TÂCHES À RÉALISER
1) Dressez la liste de tous les candidats à la présidence des États-Unis nommés dans le texte sur l'élection présidentielle américaine.
2) Reprenez le texte sur l'élection présidentielle américaine à la suite de sa dernière phrase.

TEXTE SOURCE
──────────────────────────────

La course à la présidentielle s’accélère, on revient sur les modalités et l’actualité de cette élection extraordinaire avec Atum Mundi.
Le modèle de scrutin aux États-Unis.
Pour commencer, il parait nécessaire de rappeler le fonctionnement du système électoral des États-Unis. Le modèle de scrutin est bien différent du modèle français. Les citoyens votent par État pour élire des grands-électeurs, qui doivent à leur tour élire le prochain Président.
Officiellement, c’est le premier mardi de novembre, tous les quatre ans que les américains votent lors de l’élection générale. Cependant, comme nous l’avons expliqué ci-dessus, une grande partie des électeurs ont déjà voté plus tôt dans l’année par le biais des élections anticipés. La majorité des États appliquent la règle du « winner-takes-all ». Le candidat ayant obtenu le plus de voix dans l’État remporte tous ses grands électeurs. Exemple, si Donald Trump rassemble 50,50% des voix du Texas, il remporte les 40 grands électeurs de l’État. Il y a 538 grands électeurs dans la totalité des États. Pour gagner, le candidat doit rassembler la majorité absolue, soit 270 minimum. Chaque État détient un nombre de grands électeurs qui correspond au nombre de siège au Congrès. Le congrès est composé de 100 sénateurs + 435 représentants auquel il faut ajouter 3 grands-électeurs pour le District de Columbia (Washington District of Columbia n’a pas de représentant au Congrès puisqu’il s’agit de la capitale fédérale du pays). Après le vote des grands électeurs, leurs bulletins sont envoyés au Congrès, qui se réunit en janvier pour déclarer le vainqueur.
En 2020, Joe Biden avait rassemblé 306 grands électeurs contre 232 pour Donald Trump. En 2016, Donald Trump était devenu le 45e président des États-Unis grâce à 304 grands électeurs, contre 227 pour Hillary Clinton.
Les candidats, leur colistier et leur programme.

──────────────────────────────

[Données extraites d'une collection]
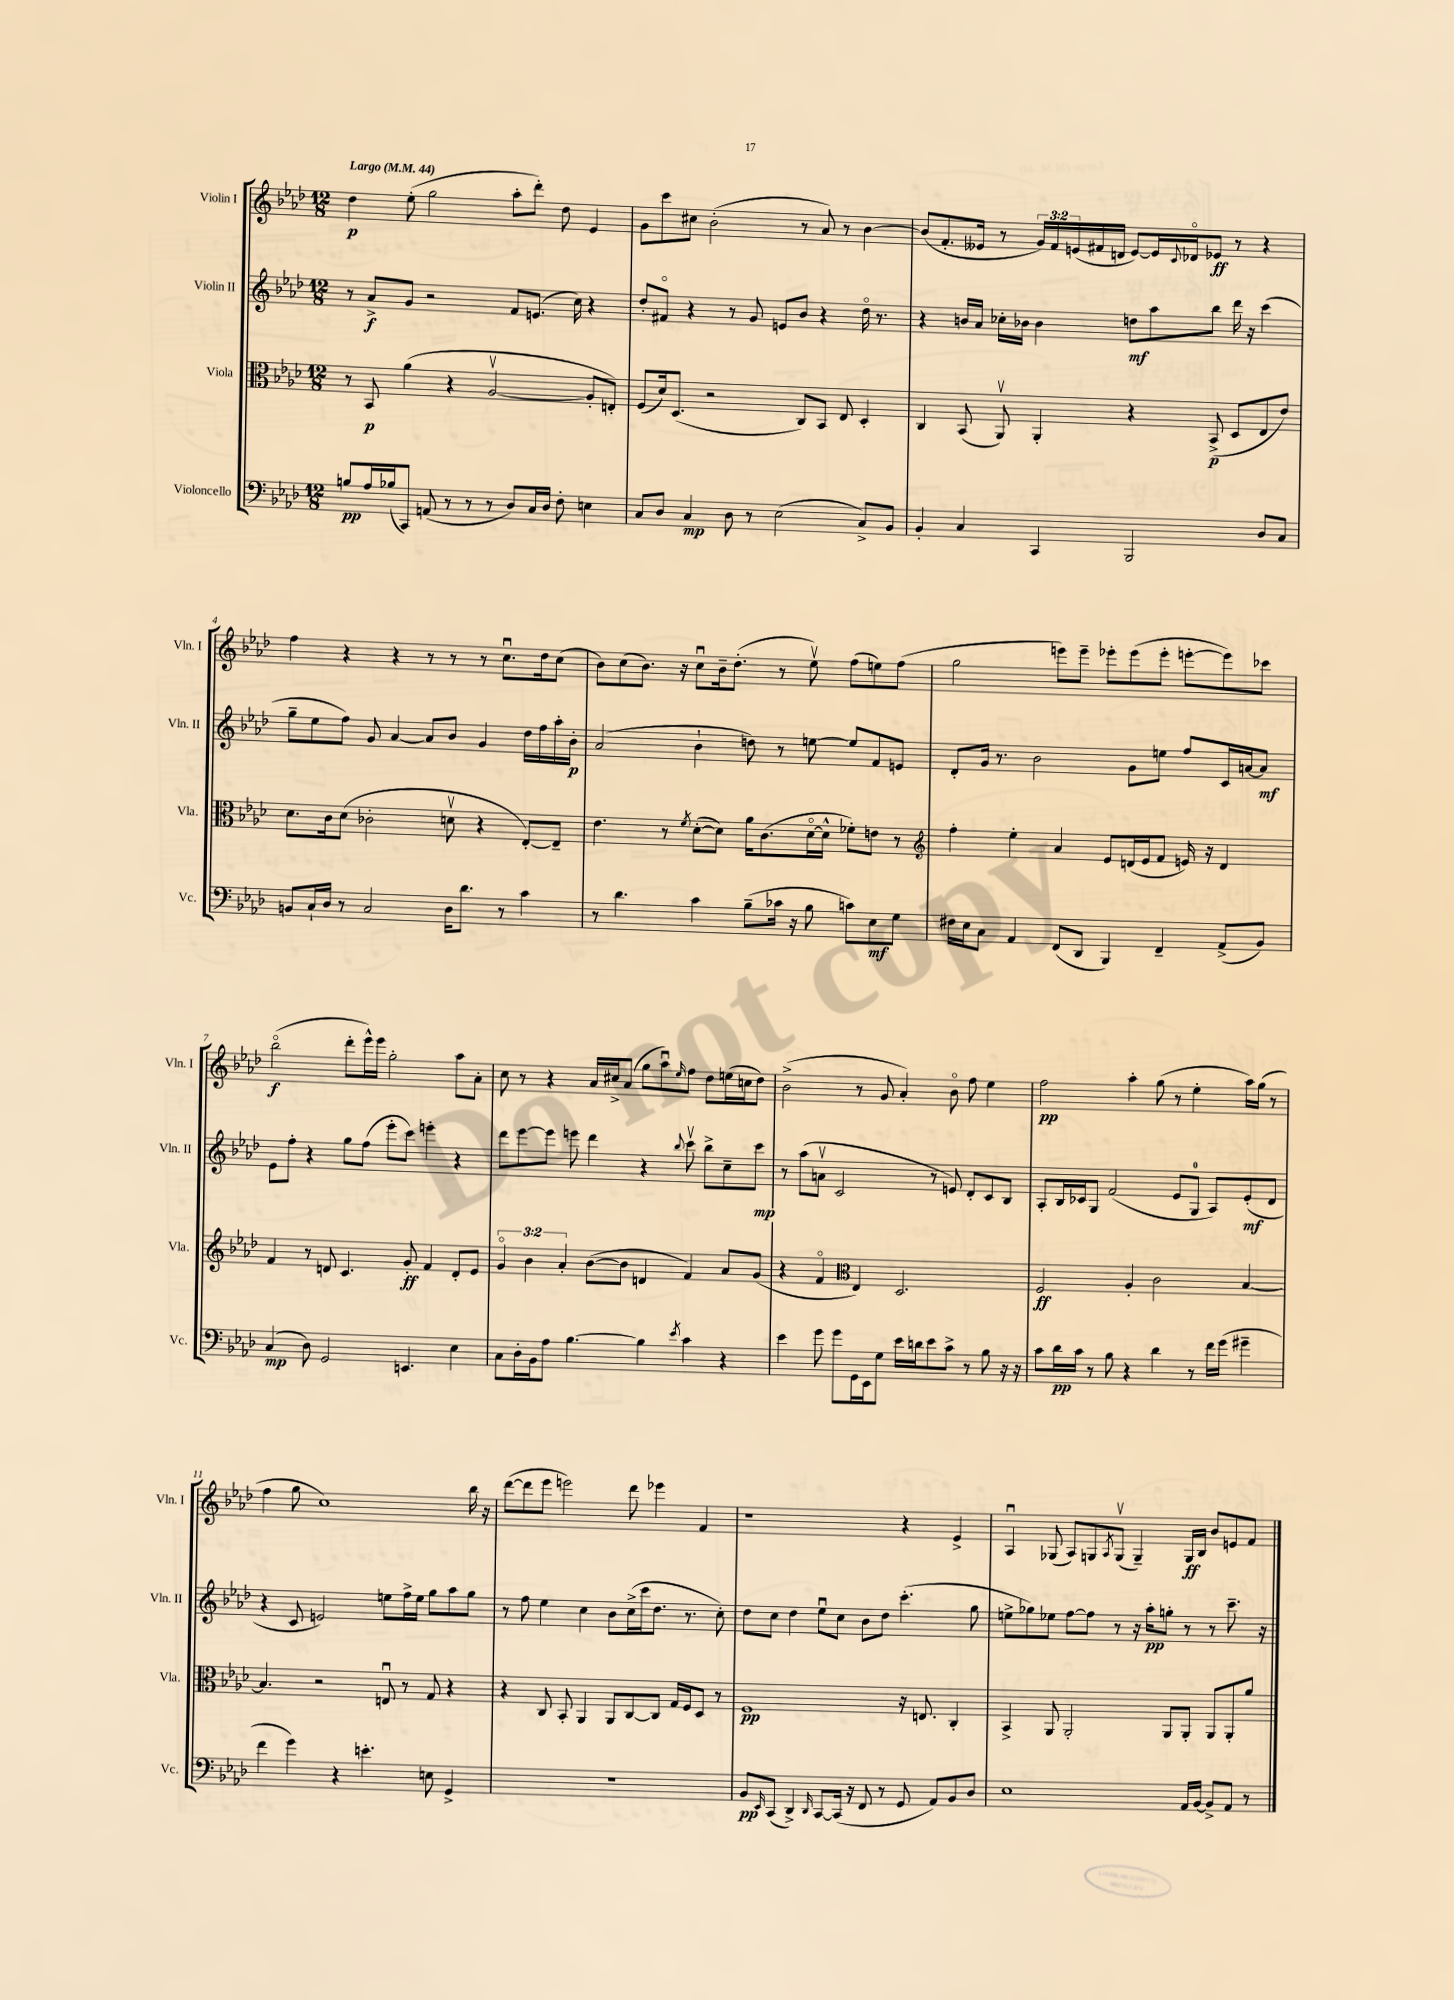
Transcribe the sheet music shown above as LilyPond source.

<<
\new StaffGroup <<
\new Staff = "s0" \with { instrumentName = "Violin I" shortInstrumentName = "Vln. I" } {
    \clef treble \key aes \major \numericTimeSignature \time 12/8 \override Staff.TupletNumber.text = #tuplet-number::calc-fraction-text \tempo "Largo" 4 = 44
    des''4\p ees''8-.( g''2 aes''8-. des'''8-.) des''8 ees'4 |
    g'8 c'''8 cis''8 bes'2-.( r8 aes'8) r8 bes'4~ |
    bes'8( f'8.-. eeses'16 r8 \tuplet 3/2 { g'16) f'16 e'16( } fis'16 d'16 e'8~) e'16 \appoggiatura { c'8 } des'16\flageolet ees'8\ff r8 r4 |
    f''4 r4 r4 r8 r8 r8 c''8.\downbow des''16 c''8( |
    bes'8) c''8( bes'8.) r16 c''8\downbow bes'16-- des''8.-.( r8 ees''8\upbow) f''8( e''8) f''8( |
    g''2 e'''8) e'''8-- ees'''8-. ees'''8( ees'''8-. e'''8~-. e'''8) ces'''8 |
    bes''2\flageolet\f( des'''8-. ees'''16-^) ees'''16 g''2-. aes''8 aes'8-. |
    c''8 r8 r4 aes'16 cis''16-> aes'8( g''8 aes''8\downbow) \grace { ees''16 } f''8 des''8 e''16( c''16 des''8) |
    bes'2->( r8 g'8 aes'4-.) bes'8\flageolet f''8 ees''4 |
    f''2\pp aes''4-. g''8( r8 ees''4-. aes''16) g''16( r8 |
    f''4 g''8 c''1) bes''16 r16 |
    des'''8~( des'''8 ees'''8 e'''2) des'''8 ees'''4 f'4 |
    r1 r4 ees'4-> |
    aes4\downbow ges8( aes8) g8 \acciaccatura { aes8 } g8\upbow( g4--) g16\ff bes16 bes'8 e'8 f'8 \bar "|." |
}
\new Staff = "s1" \with { instrumentName = "Violin II" shortInstrumentName = "Vln. II" } {
    \clef treble \key aes \major \numericTimeSignature \time 12/8
    r8 aes'8->\f g'8 r2 f'8 e'8.( c''16) r4 |
    des''8-. fis'8\flageolet r4 r8 g'8 e'8 bes'8 r4 des''16\flageolet r8. |
    r4 b'16 aes'16 ces''16-. bes'16 bes'4 d''8\mf aes''8 bes''8 des'''16 r16 c'''4( |
    g''8-- ees''8 f''8) g'8 aes'4~ aes'8 bes'8 g'4 des''16 f''16 aes''16-. bes'16-.\p |
    aes'2( bes'4-! d''8) r8 e''8~ e''8 f'8 e'8 |
    des'8-. g'16 r8. bes'2 g'8 e''8 f''8 c'16 a'16~ a'8\mf |
    ees'8 f''8-. r4 g''8 f''8( ees'''8-. c'''8) e'''4-. r4 |
    des'''8 ees'''8~ ees'''8 e'''8 des'''4 r4 \appoggiatura { bes''8 } c'''8\upbow bes''8-> c''8-- c'''8\mp |
    r8 aes''8( a'8\upbow c'2 r8 e'8) des'8-. c'8 bes8 |
    aes8-. bes16 ces'16 g8 f'2( ees'8 g8-0 aes8) ees'8-.\mf( des'8 |
    r4 c'8 e'2) e''8 f''16-> e''16 g''8 aes''8 g''8 |
    r8 f''8 ees''4 c''4 bes'8 c''16->( c'''16 des''8. r8. c''8-.) |
    des''8 c''8 des''4 ees''8\downbow c''8 bes'8 des''8 c'''4.-.( g''8 |
    e''8-> ges''8) ees''8 f''8~ f''8 r8 r16 aes''16-.\pp g''8-. r8 r8 c'''8.-- r16 \bar "|." |
}
\new Staff = "s2" \with { instrumentName = "Viola" shortInstrumentName = "Vla." } {
    \clef alto \key aes \major \numericTimeSignature \time 12/8 \override Staff.TupletNumber.text = #tuplet-number::calc-fraction-text
    r8 bes,8\p aes'4( r4 aes2~\upbow aes8-. e8-.) |
    f8( des'16) des8.( r2 c8) bes,8 ees8 des4-. |
    c4 bes,8( aes,8\upbow) aes,4-. r4 bes,8->\p( des8 ees8 ees'8) |
    des'8. c'16 des'8( ces'2-. d'8\upbow r4 ees8~-.) ees8-- |
    ees'4. r8 \acciaccatura { f'8 } des'8~-.( des'8) aes'16 c'8.( des'16~\flageolet des'16-^ fes'8-.) e'8 r8 |
    \clef treble f''4-. ees''4-. aes'4 ees'8 d'16( ees'16 f'8 e'16) r16 d'4 |
    f'4 r8 d'8 c'4. g'8-.\ff f'4 d'8-. ees'8 |
    \tuplet 3/2 { g'4\flageolet bes'4 aes'4-. } bes'8~( bes'8 d'4 f'4) aes'8 g'8( |
    r4 f'4\flageolet \clef alto ees4) des2. |
    f2\ff aes4-. c'2 bes4~ |
    bes4. r2 e8\downbow r8 g8 r4 |
    r4 c8 bes,8-. aes,4 aes,8 c8~ c8 g16 f16 des8 r8 |
    f1\pp r16 e8. c4-. |
    bes,4-> aes,8 aes,2-. aes,8 aes,8-. aes,8 aes,8-. aes'8 \bar "|." |
}
\new Staff = "s3" \with { instrumentName = "Violoncello" shortInstrumentName = "Vc." } {
    \clef bass \key aes \major \numericTimeSignature \time 12/8
    b8\pp aes16 bes16( c,8) a,8( r8 r8 r8 des8) c16 des16 f8-. e4 |
    c8 des8 c4\mp des8 r8 ees2( c8->) bes,8 |
    bes,4-. c4 c,4 bes,,2 des8 c8 |
    b,8 c16-! des16 r8 c2 des16 des'8. r8 c'4 |
    r8 des'4. c'4 bes8--( ces'16 r16 bes8 c'8) ees8\mf g8 |
    fis16 ees16 c8 aes,4 f,8( des,8 bes,,4) f,4-- aes,8->( bes,8) |
    c4\mp( des8) g,2 e,4. ees4 |
    c8 des16-. bes,16 aes8 bes4.~ bes4 \acciaccatura { ees'8 } c'4 r4 |
    ees'4 g'8 g'8 g,16 ees,16 g8 ees'16 d'16 ees'8 c'8-> r8 bes8 r16 r16 |
    c'8 des'16\pp c'16 r8 bes8 r4 des'4 r8 f'16 g'16( gis'4-- |
    f'4 g'4) r4 e'4.-. e8 g,4-> |
    R1. |
    bes,8\pp \grace { ees,16 } c,8( des,4->) \grace { des,16 } c,8~ c,16( r16 f,8 r8 g,8 aes,8) bes,8 des8 |
    ees1 aes,16 bes,16~ bes,8-> aes,8 r8 \bar "|." |
}
>>
>>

──────────────────────────────

RÉPONSES RÉDIGÉES
1) Donald Trump, Joe Biden, Hillary Clinton

2)
Les élections présidentielles rassemblent cette année 5 candidats au poste de 47ème Président des États-Unis. Pour le camp démocrate, après le désistement de l’actuel Président Joe Biden, le 21 juillet 2024, c’est sa Vice-Présidente Kamala Harris qui a repris le flambeau pour espérer devenir la première femme présidente de la première puissance mondiale. Kamala Harris est née en 1964 en Californie, après une carrière dans le milieu juridique, en devenant notamment Procureure générale de Californie en 2011. Son parcours au cœur de la loi est un atout important à la vue du profil d’un candidat républicain repris de justice. Par la suite, elle devient Sénatrice en 2017 puis elle est désignée colistière de Joe Biden en 2020. Pour sa course au titre suprême, elle ne manque pas de soutien puisque les couples Clinton et Obama sont derrière elle. Et alors que les sondages indiquent une franche victoire de Donald Trump face à Joe Biden, qui maintenait une image peu dynamique par rapport à son adversaire, Kamala Harris a réussi à donner un coup de boost à une campagne inédite. Pour l’accompagner, Kamala Harris a choisi Tim Walz, gouverneur du Minnesota. Homme politique de 60 ans, il incarne une figure paternaliste, non clivante, capable de rassembler au centre et à gauche.
Le projet politique de Kamala Harris s’inscrit dans la continuité de l’administration Biden, avec une politique étrangère multilatérale concentrée sur l’aide à l’Ukraine, à Israël, ainsi qu’une stratégie ferme dans la zone indopacifique en continuant à développer les alliances avec les pays de la Région pour lutter face au rival chinois. Sur le plan intérieur, Kamala Harris met en avant les enjeux liés au pouvoir d’achat, en promettant des aides, notamment pour la classe moyenne. Elle propose un crédit d’impôt à la naissance, une aide à la création d’entreprise, ainsi qu’une augmentation des impôts pour les ménages les plus aisés. Un programme bien différent de celui de son adversaire Donald Trump, qui a rapidement qualifié le projet de Harris de « communisme ». Sur d’autres points, Kamala Harris se montre ferme sur les questions migratoires et propose une politique environnementale relativement modérée. Par exemple, elle ne souhaite plus interdire le « fracking », une méthode d’extraction d’hydrocarbures, malgré les alertes des défenseurs de l’environnement.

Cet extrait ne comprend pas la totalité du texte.